29 лет отработала мама в колхозе, потом взялась воспитывать внуков, детей моей сестры. За всю жизнь ни разу нигде не отдыхала, только в больнице в последние годы. В Москве была один раз, когда в общежитии в Лефортово нянчила мою дочь. Не помню, успела ли она посмотреть Кремль, Красную площадь. Думаю, вряд ли.
Колхозную пенсию ей сначала назначили 20 рублей, потом добавили ещё 8. И пришлось ей снова, чтобы получать «нормальную», советскую, 15 лет до 70 годков работать то уборщицей в школе, то в фабричном гардеробе. Колхозники все ещё считались людьми второго сорта, законы диктатуры пролетариата в отношении их долго действовали даже после отмены в идеологии этого жестокого термина.
Я этот гнёт испытал на себе. Когда окончил школу, мать сказала: поезжай учиться, иначе паспорт не дадут. И не давали. В стране, «где так вольно дышит человек», крестьянин мог передвигаться лишь в пределах своей округи, фактически был крепостным, приписанным к колхозу.
Не успел
В 17 лет я ушёл из родного дома, и чем дальше оставались годы учёбы за спиной, тем реже появлялся я в нём. Гораздо важнее казались мне тогда служба и работа. Всё во имя Родины, во благо государства. Трое суток шагать, трое суток не спать ради нескольких строчек...
Всё так и было за 17 лет жизни на Дальнем Востоке. Десять лет не ездил на поездах, берёг время, только самолётом, только вертолётом. Или на пограничных катерах по Уссури и Амуру. Спешил, не спал, торопился первым сообщить новости с БАМа, со строек мелиорации, животноводческих комплексов. Всё думал: то, что делаю, и есть самое главное, самое важное. Поэтому маму навещал редко, наверное, раз в три года. Изредка получал от неё письма, написанные по-детски печатными буквами-каракулями, — грамоте она училась сама, уже взрослой. О своих болячках мама не писала никогда, ни на что не жаловалась, ничего не просила. Только писать почаще, не забывать. Я тоже старался её не огорчать, даже когда лежал раненый, после операции, между жизнью и смертью, она не знала.
Когда приезжал, то покой деревенского дома, размеренная жизнь как-то угнетали меня, хотелось всё куда-то ехать, куда-то спешить. До сих пор со стыдом вспоминаю, как мать сидит у переборки, сложив на коленях свои большие, по-мужицки натруженные руки, с какой-то робостью поглядывает на меня, ждёт, когда я заговорю с ней, о чём-нибудь спрошу. И только сейчас задним умом понимаю, как же мало надо было от нас нашим матерям: только чуть больше внимания, чуть больше заботы. Хотя бы коротким письмецом, хотя бы несколькими словечками. Нет, всё-таки сам Господь надоумил меня за два месяца до её кончины приехать, иначе не увидел бы её живой, не записал бы её рассказ о наших родовых корнях. Слушаю теперь диктофонную запись: как же много сохранила она в своей памяти, какой интересной рассказчицей была, не в пример многим героям моих очерков. Но я всё думал, что уж к матери-то успею долететь, успею поговорить.

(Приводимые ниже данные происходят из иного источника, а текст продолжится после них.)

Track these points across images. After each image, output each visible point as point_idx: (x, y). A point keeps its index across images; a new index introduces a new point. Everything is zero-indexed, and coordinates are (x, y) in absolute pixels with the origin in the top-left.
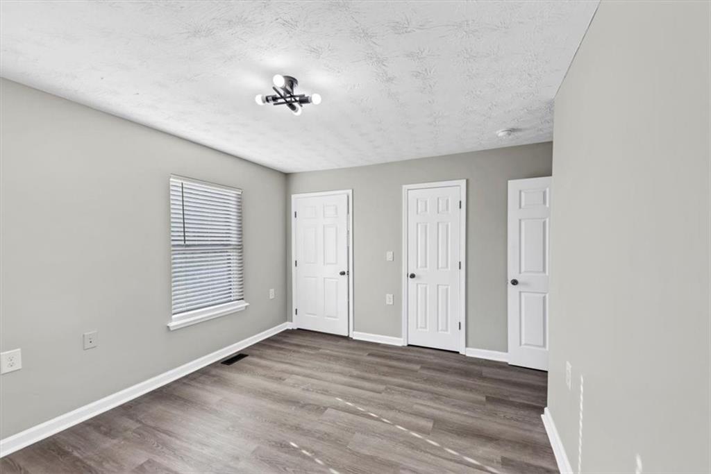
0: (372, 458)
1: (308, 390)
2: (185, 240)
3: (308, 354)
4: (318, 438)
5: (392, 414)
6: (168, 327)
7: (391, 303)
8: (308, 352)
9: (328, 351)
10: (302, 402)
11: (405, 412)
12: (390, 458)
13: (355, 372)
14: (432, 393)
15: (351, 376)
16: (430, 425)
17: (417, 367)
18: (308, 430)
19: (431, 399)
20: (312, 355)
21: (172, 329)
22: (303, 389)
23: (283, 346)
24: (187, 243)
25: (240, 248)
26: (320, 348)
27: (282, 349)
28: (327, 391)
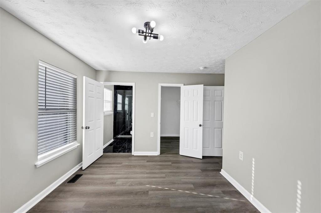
0: (184, 207)
1: (132, 185)
2: (46, 106)
3: (118, 167)
4: (156, 207)
5: (176, 186)
6: (35, 166)
7: (153, 136)
8: (118, 166)
9: (127, 163)
10: (134, 192)
11: (180, 184)
12: (190, 205)
13: (148, 171)
14: (184, 173)
15: (147, 173)
16: (192, 186)
17: (170, 163)
18: (148, 205)
19: (185, 176)
20: (120, 167)
21: (38, 167)
22: (129, 185)
23: (101, 165)
24: (47, 107)
25: (75, 111)
26: (122, 163)
27: (101, 167)
28: (142, 183)
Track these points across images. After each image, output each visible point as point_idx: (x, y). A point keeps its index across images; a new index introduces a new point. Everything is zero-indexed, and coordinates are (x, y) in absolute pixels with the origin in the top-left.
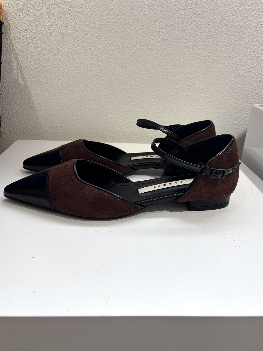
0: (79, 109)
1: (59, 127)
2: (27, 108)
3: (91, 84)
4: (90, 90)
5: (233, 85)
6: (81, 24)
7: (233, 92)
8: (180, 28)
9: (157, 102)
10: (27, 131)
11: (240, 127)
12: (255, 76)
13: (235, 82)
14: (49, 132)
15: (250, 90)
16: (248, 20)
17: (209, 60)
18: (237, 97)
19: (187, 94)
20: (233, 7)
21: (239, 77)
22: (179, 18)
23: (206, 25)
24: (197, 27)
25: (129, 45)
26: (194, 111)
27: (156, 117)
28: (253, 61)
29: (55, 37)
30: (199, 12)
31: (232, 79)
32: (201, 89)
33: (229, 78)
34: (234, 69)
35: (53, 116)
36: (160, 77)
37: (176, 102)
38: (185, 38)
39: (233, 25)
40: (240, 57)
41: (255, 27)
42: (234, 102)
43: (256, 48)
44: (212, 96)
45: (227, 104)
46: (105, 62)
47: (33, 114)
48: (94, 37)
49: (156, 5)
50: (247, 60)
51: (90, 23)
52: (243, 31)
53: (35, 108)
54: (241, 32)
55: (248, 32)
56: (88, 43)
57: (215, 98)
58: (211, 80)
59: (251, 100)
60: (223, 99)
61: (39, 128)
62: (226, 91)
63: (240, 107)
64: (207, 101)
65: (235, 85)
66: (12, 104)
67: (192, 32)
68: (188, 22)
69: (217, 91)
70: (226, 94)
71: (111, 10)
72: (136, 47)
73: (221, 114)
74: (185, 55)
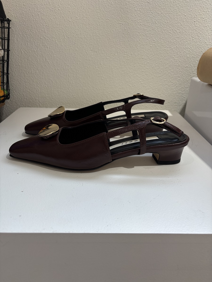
0: (62, 83)
1: (47, 97)
2: (23, 83)
3: (71, 64)
4: (70, 69)
5: (177, 63)
6: (62, 19)
7: (178, 69)
8: (136, 21)
9: (120, 77)
10: (23, 100)
11: (183, 95)
12: (194, 57)
13: (178, 61)
14: (40, 101)
15: (190, 67)
16: (187, 14)
17: (159, 45)
18: (180, 73)
19: (142, 71)
20: (176, 4)
21: (181, 57)
22: (136, 13)
23: (156, 18)
24: (149, 20)
25: (98, 35)
26: (148, 84)
27: (120, 88)
28: (192, 45)
29: (42, 29)
30: (150, 8)
31: (177, 59)
32: (153, 67)
33: (174, 58)
34: (178, 51)
35: (43, 88)
36: (122, 58)
37: (135, 77)
38: (140, 28)
39: (176, 18)
40: (182, 42)
41: (193, 19)
42: (179, 76)
43: (194, 35)
44: (161, 72)
45: (173, 78)
46: (80, 48)
47: (28, 87)
48: (72, 29)
49: (117, 4)
50: (187, 44)
51: (68, 18)
52: (184, 22)
53: (29, 83)
54: (182, 23)
55: (188, 23)
56: (67, 33)
57: (164, 74)
58: (161, 60)
59: (191, 74)
60: (170, 74)
61: (32, 98)
62: (172, 68)
63: (183, 80)
64: (158, 76)
65: (179, 63)
66: (12, 81)
67: (145, 24)
68: (142, 16)
69: (166, 68)
70: (172, 70)
71: (84, 8)
72: (103, 35)
73: (169, 86)
74: (140, 41)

Не успел. Не долетел. Не спросил. Не выслушал.
Казню себя снова и слышу тихий голос соседки на панихиде: глянь-ко, как тетю Дуню любили, вся улица пришла провожать. И опять вспоминаю о двух таблетках эуфиллина, которые, возможно, продлили бы ей жизнь, не оборвалась бы тонкая ниточка, связывающая её с миром.
Прости и прощай, моя мама! Слова эти остаётся повторять до последних дней моих, утешаясь, что Господь призвал её к себе в свой день. И лелея надежду, что души наши, может быть, ещё встретятся в ином, горнем мире. И я сумею сказать ей то, что не успел.